Basal Ganglia Mineralization in Alzheimer’s Disease: A Comparative Study of Clinical, Neuroradiological and Neuropathological Findings

H. Förstl,1,2 A. Burns,1 N. Cairns,2 P. Luthert,2 and R. Levy1

1Section of Old Age Psychiatry, Institute of Psychiatry, De Crespigny Park, Denmark Hill, London, UK
2Department of Neuropathology, Institute of Psychiatry, De Crespigny Park, Denmark Hill, London, UK

Copyright © 1992 Hindawi Publishing Corporation.
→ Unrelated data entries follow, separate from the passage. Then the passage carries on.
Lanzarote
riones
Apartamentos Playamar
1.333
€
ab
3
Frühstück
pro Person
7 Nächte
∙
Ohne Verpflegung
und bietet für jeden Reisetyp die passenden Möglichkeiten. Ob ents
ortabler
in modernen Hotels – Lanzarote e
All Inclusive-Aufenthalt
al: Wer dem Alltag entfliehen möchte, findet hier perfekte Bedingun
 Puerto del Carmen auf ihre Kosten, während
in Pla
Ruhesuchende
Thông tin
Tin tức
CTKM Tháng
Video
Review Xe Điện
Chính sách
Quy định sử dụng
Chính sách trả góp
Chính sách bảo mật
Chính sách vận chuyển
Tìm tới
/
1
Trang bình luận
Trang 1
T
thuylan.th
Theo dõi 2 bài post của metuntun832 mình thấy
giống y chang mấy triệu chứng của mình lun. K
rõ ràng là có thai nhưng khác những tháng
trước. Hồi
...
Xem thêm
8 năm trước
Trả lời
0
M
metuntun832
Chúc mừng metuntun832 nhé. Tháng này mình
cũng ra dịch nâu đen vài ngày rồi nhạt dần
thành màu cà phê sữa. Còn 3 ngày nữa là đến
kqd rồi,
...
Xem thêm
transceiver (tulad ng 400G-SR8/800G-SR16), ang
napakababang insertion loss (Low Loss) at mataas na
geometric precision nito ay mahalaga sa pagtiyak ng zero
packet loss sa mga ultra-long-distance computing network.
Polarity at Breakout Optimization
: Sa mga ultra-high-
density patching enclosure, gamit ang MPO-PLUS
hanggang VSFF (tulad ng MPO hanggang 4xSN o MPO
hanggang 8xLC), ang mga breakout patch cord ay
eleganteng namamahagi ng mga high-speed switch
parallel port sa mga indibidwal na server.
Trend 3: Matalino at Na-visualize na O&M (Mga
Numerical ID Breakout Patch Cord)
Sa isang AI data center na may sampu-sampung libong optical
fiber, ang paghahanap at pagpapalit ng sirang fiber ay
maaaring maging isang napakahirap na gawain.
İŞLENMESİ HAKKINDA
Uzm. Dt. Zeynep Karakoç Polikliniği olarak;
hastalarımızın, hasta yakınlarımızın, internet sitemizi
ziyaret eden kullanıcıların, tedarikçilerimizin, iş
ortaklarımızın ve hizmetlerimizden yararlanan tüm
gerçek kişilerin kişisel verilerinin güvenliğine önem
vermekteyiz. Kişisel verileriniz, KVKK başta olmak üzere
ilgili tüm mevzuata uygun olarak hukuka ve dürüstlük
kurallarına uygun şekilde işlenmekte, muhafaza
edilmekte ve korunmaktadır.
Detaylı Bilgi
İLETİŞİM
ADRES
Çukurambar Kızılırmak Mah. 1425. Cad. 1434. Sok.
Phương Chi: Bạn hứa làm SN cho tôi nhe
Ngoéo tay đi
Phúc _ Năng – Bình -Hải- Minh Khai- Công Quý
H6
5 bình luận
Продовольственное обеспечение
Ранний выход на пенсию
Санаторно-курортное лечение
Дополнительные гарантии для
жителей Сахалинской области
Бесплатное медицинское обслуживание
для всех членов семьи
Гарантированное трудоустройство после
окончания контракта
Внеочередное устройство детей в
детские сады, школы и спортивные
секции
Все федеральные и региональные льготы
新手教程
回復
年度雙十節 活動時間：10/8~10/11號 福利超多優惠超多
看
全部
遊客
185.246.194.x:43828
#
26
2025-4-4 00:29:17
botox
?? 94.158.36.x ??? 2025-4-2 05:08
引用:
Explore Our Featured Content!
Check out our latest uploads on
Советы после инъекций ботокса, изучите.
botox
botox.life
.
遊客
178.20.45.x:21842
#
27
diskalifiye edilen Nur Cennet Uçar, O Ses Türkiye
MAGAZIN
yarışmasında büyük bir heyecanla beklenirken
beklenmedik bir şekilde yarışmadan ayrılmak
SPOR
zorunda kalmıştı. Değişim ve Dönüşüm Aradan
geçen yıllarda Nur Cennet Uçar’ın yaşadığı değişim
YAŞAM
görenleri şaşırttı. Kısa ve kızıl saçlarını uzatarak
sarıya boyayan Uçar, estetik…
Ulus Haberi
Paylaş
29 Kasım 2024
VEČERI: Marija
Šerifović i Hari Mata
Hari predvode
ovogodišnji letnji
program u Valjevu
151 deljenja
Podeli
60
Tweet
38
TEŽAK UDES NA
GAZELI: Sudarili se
This is an open access article distributed under the Creative Commons Attribution License, which permits unrestricted use, distribution, and reproduction in any medium, provided the original work is properly cited.


Fifty patients from a longitudinal study on 178 cases of Alzheimer's disease were examined at postmortem. The clinical features, CT-scans and neuropathological findings of five patients, with verified Alzheimer's disease, who had bilateral basal ganglia mineralization (BGM; 2 male, 3 female; age 78–91 years) were compared with the data of five age- and sex-matched Alzheimer patients without BGM and of five control subjects. Persecutory and other delusions (4 patients), persistent depression (2), parkinsonism (4), myoclonus (1) and epileptic seizures (1) were observed more frequently in the patients with BGM than was expected. The BGM-group had significantly lower counts of large neurons in the pallidum internum than the demented patients without BGM or the control group. We did not find other differences between the dementia groups regarding the CT-scans, or plaque, tangle and neuron counts in neocortex and brainstem. We suggest that the combined effects of Alzheimer pathology and BGM might lead to an increased manifestation of psychotic and motor disturbances.